DATASET EXTRACT START

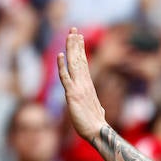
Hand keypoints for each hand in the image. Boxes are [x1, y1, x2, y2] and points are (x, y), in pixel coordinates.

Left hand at [57, 28, 107, 142]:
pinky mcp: (72, 95)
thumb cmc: (96, 124)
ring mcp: (79, 87)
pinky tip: (60, 55)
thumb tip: (101, 110)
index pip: (83, 63)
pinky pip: (65, 77)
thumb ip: (97, 107)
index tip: (79, 37)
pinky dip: (62, 66)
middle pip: (79, 59)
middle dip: (76, 44)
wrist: (97, 132)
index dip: (80, 50)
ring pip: (73, 64)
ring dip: (71, 49)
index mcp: (88, 85)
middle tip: (73, 29)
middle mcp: (84, 83)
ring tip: (70, 35)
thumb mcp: (97, 111)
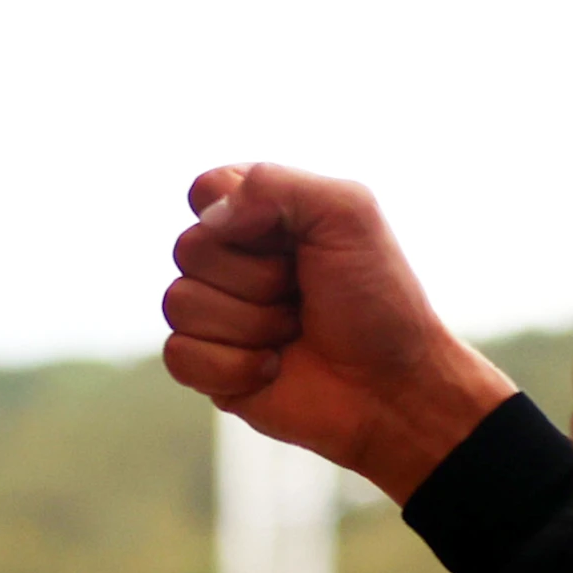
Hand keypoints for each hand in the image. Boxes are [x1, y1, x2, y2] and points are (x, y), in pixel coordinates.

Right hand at [159, 163, 515, 502]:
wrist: (393, 389)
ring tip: (293, 332)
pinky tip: (272, 368)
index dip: (240, 215)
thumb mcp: (348, 213)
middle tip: (302, 293)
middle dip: (257, 278)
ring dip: (251, 324)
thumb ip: (276, 184)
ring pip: (180, 303)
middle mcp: (233, 259)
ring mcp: (217, 314)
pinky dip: (232, 366)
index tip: (292, 238)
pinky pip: (178, 355)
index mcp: (262, 213)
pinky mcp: (208, 366)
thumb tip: (210, 219)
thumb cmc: (379, 300)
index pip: (206, 190)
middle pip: (189, 249)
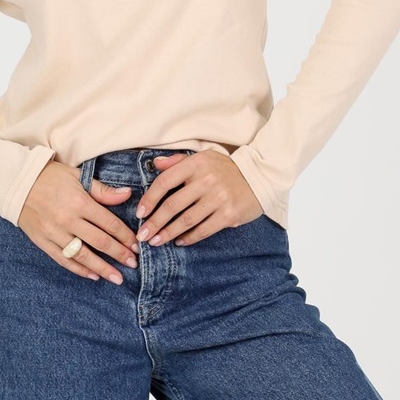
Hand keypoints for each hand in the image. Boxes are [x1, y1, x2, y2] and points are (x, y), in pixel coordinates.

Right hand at [18, 161, 140, 284]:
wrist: (17, 182)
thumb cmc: (51, 176)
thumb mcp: (78, 176)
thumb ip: (102, 190)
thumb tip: (127, 194)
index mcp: (80, 201)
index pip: (109, 223)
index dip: (125, 236)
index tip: (137, 246)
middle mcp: (68, 220)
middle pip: (99, 242)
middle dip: (119, 254)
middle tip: (133, 264)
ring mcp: (54, 233)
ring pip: (83, 255)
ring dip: (102, 268)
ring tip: (117, 278)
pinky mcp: (43, 241)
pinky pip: (63, 260)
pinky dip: (79, 269)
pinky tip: (92, 276)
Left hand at [134, 148, 263, 247]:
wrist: (259, 176)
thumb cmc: (225, 168)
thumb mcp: (203, 157)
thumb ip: (178, 161)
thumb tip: (155, 164)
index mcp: (196, 163)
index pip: (165, 182)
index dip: (150, 199)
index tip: (140, 213)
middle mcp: (206, 180)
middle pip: (173, 205)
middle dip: (155, 222)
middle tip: (143, 236)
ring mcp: (218, 198)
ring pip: (186, 220)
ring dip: (168, 233)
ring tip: (156, 241)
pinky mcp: (229, 214)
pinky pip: (204, 229)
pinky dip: (189, 238)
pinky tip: (179, 241)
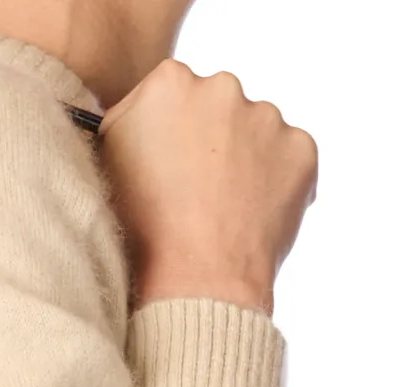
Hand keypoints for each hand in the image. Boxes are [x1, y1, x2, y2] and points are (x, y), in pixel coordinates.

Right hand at [98, 60, 317, 315]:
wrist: (195, 283)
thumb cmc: (143, 232)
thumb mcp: (106, 166)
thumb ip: (126, 123)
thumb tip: (139, 113)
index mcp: (170, 82)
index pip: (173, 94)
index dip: (170, 133)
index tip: (167, 166)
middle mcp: (222, 87)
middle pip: (218, 107)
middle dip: (212, 140)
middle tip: (197, 193)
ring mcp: (268, 117)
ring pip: (257, 132)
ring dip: (247, 161)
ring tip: (226, 211)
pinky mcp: (301, 149)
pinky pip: (290, 160)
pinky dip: (277, 183)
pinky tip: (253, 216)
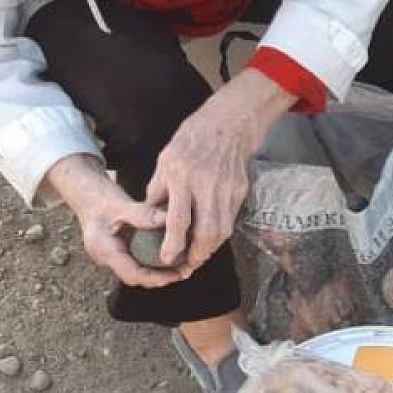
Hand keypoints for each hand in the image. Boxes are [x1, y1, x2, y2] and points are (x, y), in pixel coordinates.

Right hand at [44, 155, 181, 287]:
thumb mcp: (121, 204)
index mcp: (104, 250)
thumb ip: (143, 214)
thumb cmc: (101, 198)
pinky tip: (172, 254)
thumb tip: (168, 219)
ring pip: (137, 272)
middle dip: (161, 278)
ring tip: (182, 265)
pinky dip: (154, 262)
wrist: (87, 195)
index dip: (157, 278)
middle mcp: (106, 258)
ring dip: (159, 272)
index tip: (177, 273)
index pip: (132, 274)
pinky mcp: (119, 251)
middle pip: (136, 277)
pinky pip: (138, 262)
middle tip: (185, 271)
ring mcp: (111, 256)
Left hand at [146, 70, 297, 274]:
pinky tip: (211, 238)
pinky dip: (220, 233)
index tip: (167, 260)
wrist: (228, 125)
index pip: (178, 219)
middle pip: (206, 231)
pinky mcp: (241, 190)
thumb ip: (159, 190)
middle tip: (187, 267)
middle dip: (197, 255)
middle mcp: (206, 185)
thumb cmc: (191, 141)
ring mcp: (227, 188)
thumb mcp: (165, 160)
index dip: (173, 244)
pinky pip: (231, 219)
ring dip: (210, 248)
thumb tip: (151, 218)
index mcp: (181, 176)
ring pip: (222, 230)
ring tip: (198, 257)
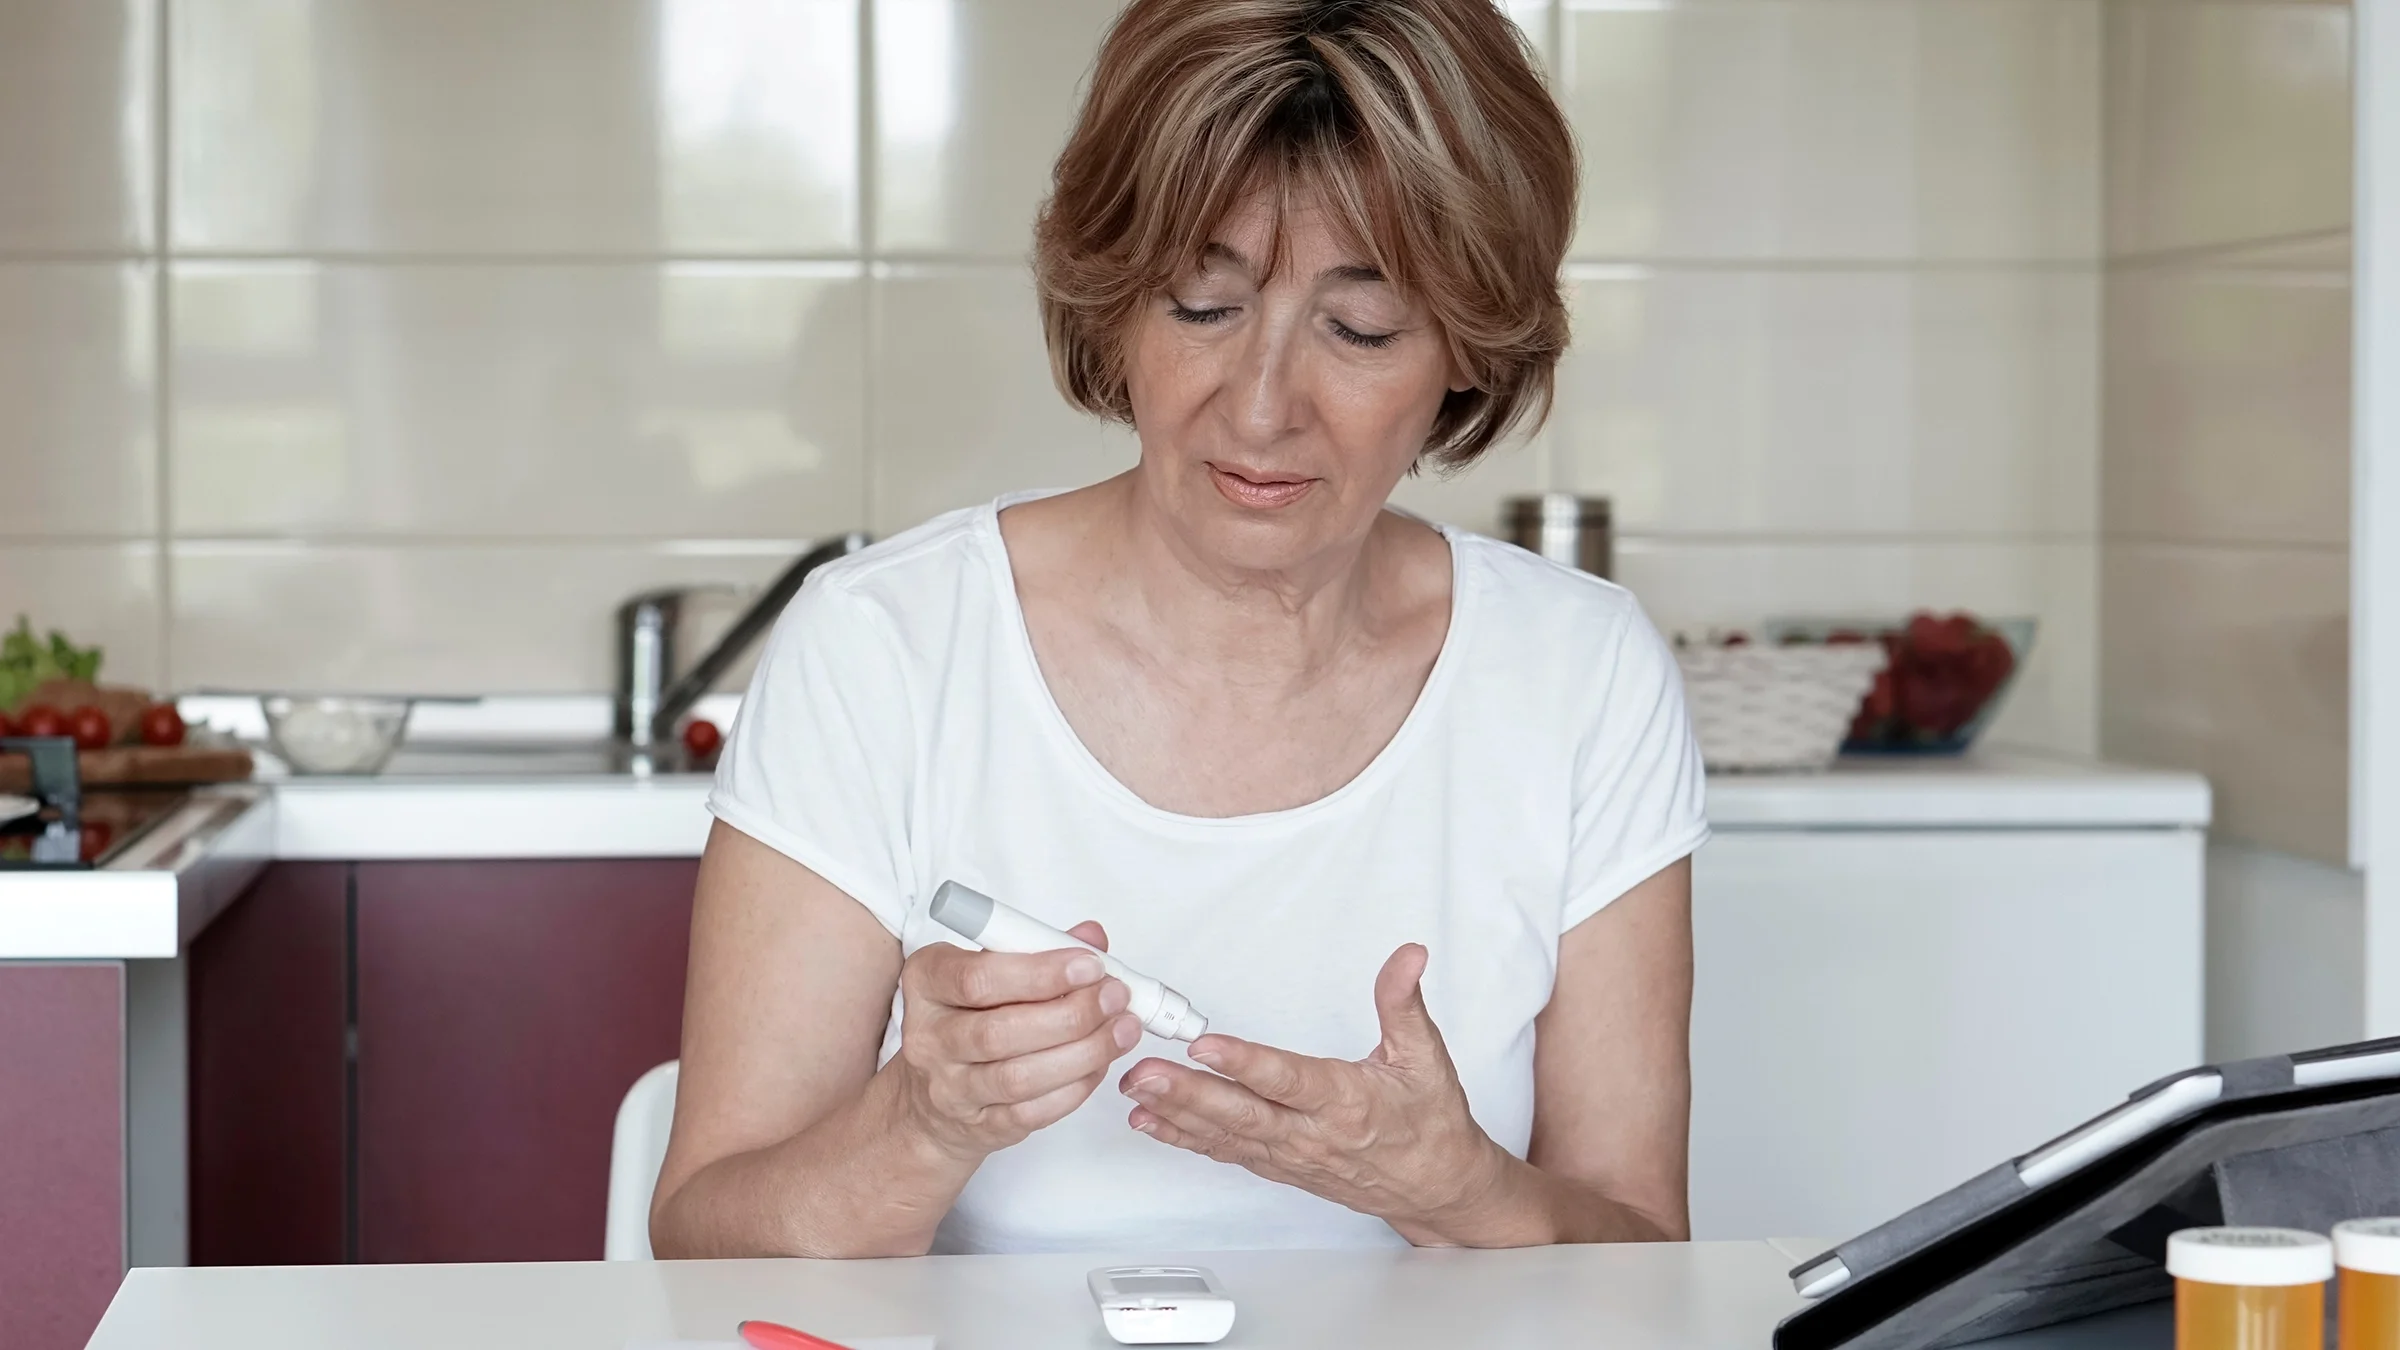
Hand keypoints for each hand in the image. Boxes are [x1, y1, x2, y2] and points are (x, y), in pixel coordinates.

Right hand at [893, 921, 1144, 1160]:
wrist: (931, 1100)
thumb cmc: (969, 1018)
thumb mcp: (992, 972)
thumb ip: (1040, 950)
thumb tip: (1091, 938)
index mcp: (927, 982)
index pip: (977, 978)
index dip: (1040, 973)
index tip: (1090, 965)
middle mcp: (929, 1037)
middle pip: (1000, 1031)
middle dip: (1071, 1014)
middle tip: (1115, 997)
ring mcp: (950, 1088)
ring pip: (1020, 1077)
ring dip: (1083, 1052)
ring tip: (1122, 1029)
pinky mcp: (978, 1126)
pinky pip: (1033, 1112)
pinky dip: (1076, 1087)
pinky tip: (1100, 1064)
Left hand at [1118, 943, 1507, 1243]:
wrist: (1434, 1187)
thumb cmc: (1429, 1124)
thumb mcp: (1426, 1057)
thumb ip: (1403, 1003)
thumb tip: (1407, 957)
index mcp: (1346, 1101)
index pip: (1288, 1079)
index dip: (1245, 1063)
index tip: (1206, 1045)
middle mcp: (1311, 1132)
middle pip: (1242, 1113)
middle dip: (1188, 1093)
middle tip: (1146, 1072)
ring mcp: (1290, 1154)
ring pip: (1225, 1135)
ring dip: (1176, 1113)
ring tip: (1135, 1091)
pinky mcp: (1278, 1166)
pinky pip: (1225, 1151)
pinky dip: (1185, 1137)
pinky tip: (1152, 1121)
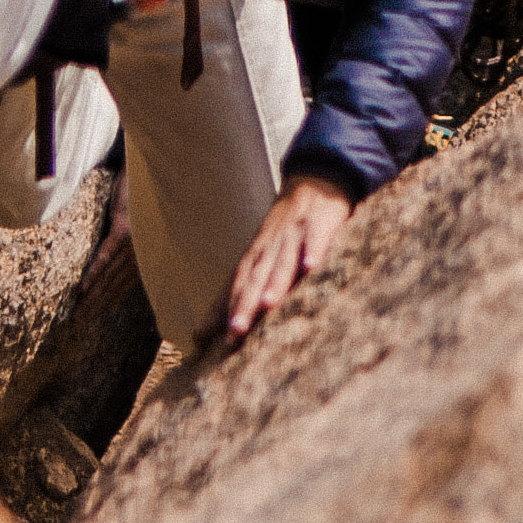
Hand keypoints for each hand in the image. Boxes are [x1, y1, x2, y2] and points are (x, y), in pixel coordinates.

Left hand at [219, 168, 354, 341]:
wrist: (314, 183)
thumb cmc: (285, 230)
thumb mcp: (262, 255)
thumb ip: (242, 287)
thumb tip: (204, 331)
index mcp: (256, 255)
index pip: (236, 285)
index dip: (223, 310)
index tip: (211, 339)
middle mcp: (270, 246)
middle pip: (255, 277)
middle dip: (245, 303)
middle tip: (235, 331)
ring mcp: (293, 233)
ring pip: (282, 261)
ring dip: (275, 282)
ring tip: (268, 304)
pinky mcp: (319, 223)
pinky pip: (315, 238)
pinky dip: (312, 250)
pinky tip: (310, 266)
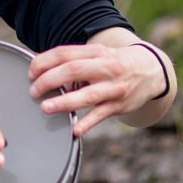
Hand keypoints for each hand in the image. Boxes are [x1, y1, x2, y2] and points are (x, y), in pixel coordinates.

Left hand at [28, 42, 166, 136]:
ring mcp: (114, 87)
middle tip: (33, 91)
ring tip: (46, 108)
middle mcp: (106, 67)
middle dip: (49, 80)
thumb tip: (42, 72)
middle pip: (73, 70)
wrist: (151, 71)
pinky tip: (74, 130)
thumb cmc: (115, 63)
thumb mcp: (98, 55)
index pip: (64, 53)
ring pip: (87, 95)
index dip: (44, 62)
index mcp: (96, 52)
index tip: (30, 73)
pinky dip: (87, 123)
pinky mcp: (120, 105)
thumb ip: (75, 62)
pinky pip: (101, 115)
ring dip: (64, 102)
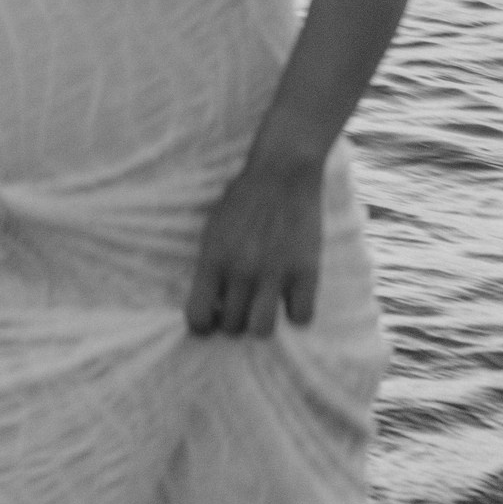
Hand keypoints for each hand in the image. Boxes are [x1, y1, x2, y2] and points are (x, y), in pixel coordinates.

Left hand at [185, 146, 324, 337]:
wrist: (281, 172)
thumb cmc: (242, 199)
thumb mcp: (213, 230)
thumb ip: (211, 266)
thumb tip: (209, 304)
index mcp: (212, 260)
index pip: (197, 316)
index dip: (202, 326)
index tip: (211, 320)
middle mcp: (240, 271)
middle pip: (231, 328)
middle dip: (234, 323)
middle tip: (241, 309)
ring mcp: (274, 273)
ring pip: (262, 330)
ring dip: (262, 324)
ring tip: (265, 309)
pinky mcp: (305, 272)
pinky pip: (301, 318)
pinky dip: (297, 313)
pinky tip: (293, 299)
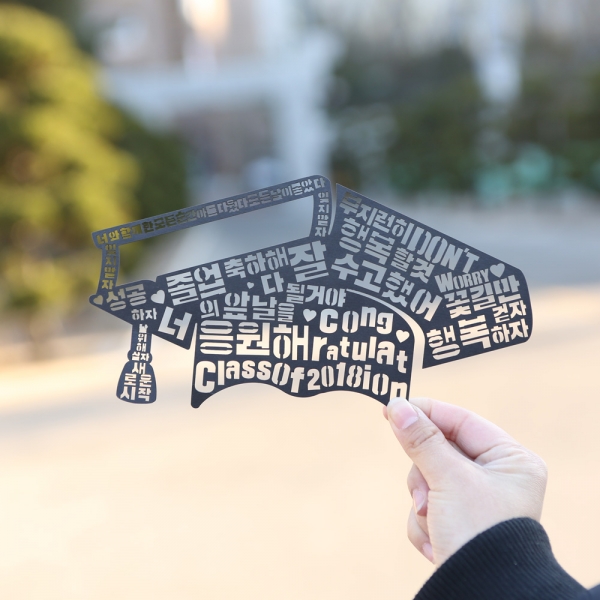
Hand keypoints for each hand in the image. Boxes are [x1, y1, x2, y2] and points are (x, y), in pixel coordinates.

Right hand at [384, 397, 547, 565]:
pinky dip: (425, 524)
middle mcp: (497, 478)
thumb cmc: (478, 532)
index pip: (461, 420)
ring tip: (434, 522)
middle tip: (426, 493)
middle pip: (440, 451)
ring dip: (423, 502)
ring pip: (428, 479)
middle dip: (426, 474)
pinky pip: (427, 506)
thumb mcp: (448, 478)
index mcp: (511, 460)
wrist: (482, 594)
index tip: (393, 407)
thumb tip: (397, 405)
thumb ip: (421, 439)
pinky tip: (437, 542)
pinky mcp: (459, 525)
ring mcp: (477, 503)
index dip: (427, 412)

DATASET EXTRACT END

**WORK TO BE COMPLETED**. Filter the entries above down to the lines that hold the word "Left", and copy those lines.

**RESPONSE BELOW**.
Left hand at [57, 28, 107, 142]:
Left hand at [134, 148, 263, 247]:
Left hand at [146, 70, 297, 274]:
Left hand at [1118, 943, 1507, 1243]:
Left hand at [219, 168, 354, 341]:
Left hand at [28, 42, 166, 136]:
Left hand at [185, 146, 324, 337]:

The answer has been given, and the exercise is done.